I already did, several times. But I will repost it for you and try to be even more clear for you to understand what you did:
Your quote:
You claim here that the only thing creation scientists can present is trying to discredit or poke holes in evolutionism, and claim that they have no affirmative evidence in support of the creation narrative on it's own.
But your assertion is unproven, and cannot be accepted as an established fact.
You haven't given us any reason to believe your assertion is true that creation science has never a made a case that can stand on it's own.
You could do that by citing an individual who advocates for creation science but fails to do anything but try to discredit evolutionism. I don't believe you will find a single professional or semi-professional advocate of creation science that takes that approach. I have certainly never seen any of them do what you claim, and I've read/listened to many of them.

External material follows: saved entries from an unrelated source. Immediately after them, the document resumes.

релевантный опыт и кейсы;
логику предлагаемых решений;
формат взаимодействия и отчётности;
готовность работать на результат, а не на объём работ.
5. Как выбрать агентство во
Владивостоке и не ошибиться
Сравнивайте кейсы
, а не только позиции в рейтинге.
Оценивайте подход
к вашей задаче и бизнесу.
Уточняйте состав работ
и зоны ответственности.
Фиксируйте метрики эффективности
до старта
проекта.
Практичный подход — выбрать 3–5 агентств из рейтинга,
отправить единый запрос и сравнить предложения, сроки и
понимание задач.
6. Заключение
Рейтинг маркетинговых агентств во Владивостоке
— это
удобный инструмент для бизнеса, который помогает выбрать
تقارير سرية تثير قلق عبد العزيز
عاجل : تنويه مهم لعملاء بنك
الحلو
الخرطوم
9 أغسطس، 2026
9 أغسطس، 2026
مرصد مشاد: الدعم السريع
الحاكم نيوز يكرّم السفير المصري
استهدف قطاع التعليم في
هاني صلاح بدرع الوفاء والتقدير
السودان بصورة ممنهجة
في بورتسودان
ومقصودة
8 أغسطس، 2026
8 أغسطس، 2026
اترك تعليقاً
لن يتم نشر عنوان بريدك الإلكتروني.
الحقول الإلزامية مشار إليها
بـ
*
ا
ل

Interesting. I have yet to see any creationist that did anything else. But, if you want, I can give some specific examples. They are in my library, so I have some familiarity with them.
'Defeating Darwinism' by Johnson.
'Refuting Evolution' by Sarfati.
Anything by Gish.
If you are unable to do that then you'd have to admit your claim is baseless and just an assertion, not a statement of fact, but merely a statement of your opinion.

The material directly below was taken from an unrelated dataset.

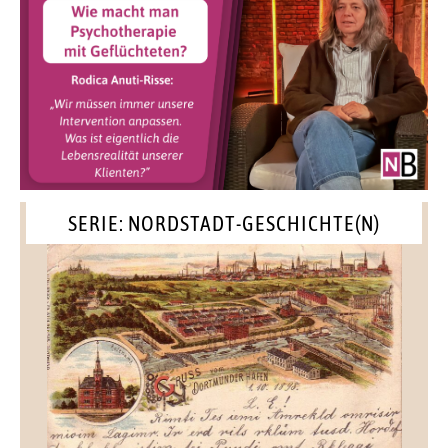
SERIE: NORDSTADT-GESCHICHTE(N)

I'll make a counter challenge. Find *one* creationist that actually supports their viewpoint based on evidence. I have seen a LOT of speculation collapses under the slightest scrutiny (laminar flow, anyone?, or how about the attempts to merge with general relativity?). But not *one* that can actually support anything they say with evidence. Instead, they pretty much uniformly attack evolution and other sciences (Big Bang is also a favorite target) without anything positive for their positions.
I'll go further. In their attacks, a primary tool is the 'quote mine'. They like to take legitimate scientific articles out of context and twist them to say exactly what they did not say. I recall an example I looked up where they claimed dating methods are unreliable. But, when I actually went to the source, that was not at all what the original paper said. Instead, it was looking at *when* the methods are reliable and what cautions need to be taken.